*Task instructions*. Retrieve every line of the data holding the word "Gloves".

*Task data*.
====================

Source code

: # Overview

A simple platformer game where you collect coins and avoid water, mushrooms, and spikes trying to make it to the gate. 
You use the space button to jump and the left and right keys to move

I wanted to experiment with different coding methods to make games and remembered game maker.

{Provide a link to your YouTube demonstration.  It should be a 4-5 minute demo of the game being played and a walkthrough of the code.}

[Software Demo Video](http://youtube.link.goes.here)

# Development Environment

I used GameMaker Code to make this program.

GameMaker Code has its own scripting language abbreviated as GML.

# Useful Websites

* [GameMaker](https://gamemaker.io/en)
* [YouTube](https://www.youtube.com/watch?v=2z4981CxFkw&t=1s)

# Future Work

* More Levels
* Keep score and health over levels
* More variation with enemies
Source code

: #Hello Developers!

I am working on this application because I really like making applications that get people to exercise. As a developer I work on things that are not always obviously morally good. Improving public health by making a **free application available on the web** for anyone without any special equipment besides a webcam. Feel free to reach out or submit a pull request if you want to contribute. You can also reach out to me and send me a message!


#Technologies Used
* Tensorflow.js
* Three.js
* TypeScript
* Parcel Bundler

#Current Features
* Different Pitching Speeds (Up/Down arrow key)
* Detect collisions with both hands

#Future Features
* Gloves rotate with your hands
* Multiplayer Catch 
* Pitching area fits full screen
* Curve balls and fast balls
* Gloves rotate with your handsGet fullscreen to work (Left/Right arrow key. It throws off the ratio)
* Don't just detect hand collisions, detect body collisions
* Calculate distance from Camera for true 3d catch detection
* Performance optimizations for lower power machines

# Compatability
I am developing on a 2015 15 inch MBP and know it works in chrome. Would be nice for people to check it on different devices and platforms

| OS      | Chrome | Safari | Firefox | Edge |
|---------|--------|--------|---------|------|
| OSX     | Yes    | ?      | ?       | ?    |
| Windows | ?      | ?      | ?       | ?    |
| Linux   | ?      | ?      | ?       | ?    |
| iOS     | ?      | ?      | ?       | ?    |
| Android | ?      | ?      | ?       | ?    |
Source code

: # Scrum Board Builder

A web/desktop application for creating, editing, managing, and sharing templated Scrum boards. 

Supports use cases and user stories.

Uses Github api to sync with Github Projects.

====================

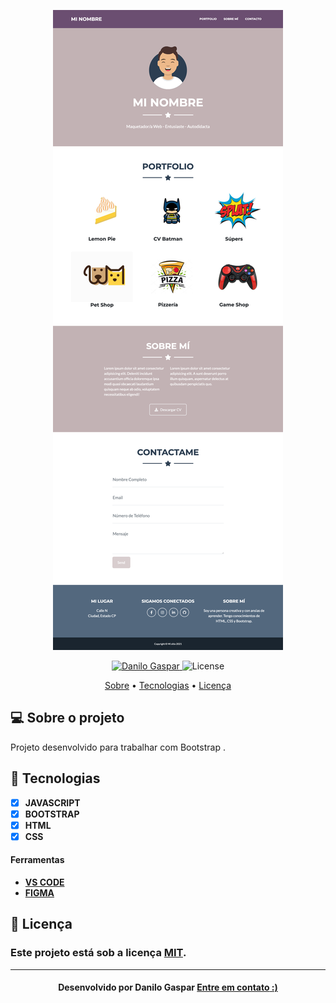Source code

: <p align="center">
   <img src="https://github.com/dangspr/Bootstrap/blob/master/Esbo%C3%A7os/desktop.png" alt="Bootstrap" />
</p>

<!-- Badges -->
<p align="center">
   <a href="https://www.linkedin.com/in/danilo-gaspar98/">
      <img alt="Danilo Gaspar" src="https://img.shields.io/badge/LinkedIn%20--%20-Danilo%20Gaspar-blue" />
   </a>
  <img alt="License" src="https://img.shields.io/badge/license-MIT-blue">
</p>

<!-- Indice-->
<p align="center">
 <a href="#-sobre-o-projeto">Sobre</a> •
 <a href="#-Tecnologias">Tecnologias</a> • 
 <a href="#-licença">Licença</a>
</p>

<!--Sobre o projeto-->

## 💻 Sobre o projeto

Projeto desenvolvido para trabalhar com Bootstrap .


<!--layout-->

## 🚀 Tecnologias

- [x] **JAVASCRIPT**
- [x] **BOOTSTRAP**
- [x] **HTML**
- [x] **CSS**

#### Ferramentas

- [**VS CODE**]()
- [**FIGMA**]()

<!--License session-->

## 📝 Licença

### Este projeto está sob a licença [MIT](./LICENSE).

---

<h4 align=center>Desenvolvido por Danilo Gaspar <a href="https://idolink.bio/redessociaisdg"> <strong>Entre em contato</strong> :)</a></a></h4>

====================

*Exercise answer*.
* Gloves rotate with your hands
* Gloves rotate with your handsGet fullscreen to work (Left/Right arrow key. It throws off the ratio)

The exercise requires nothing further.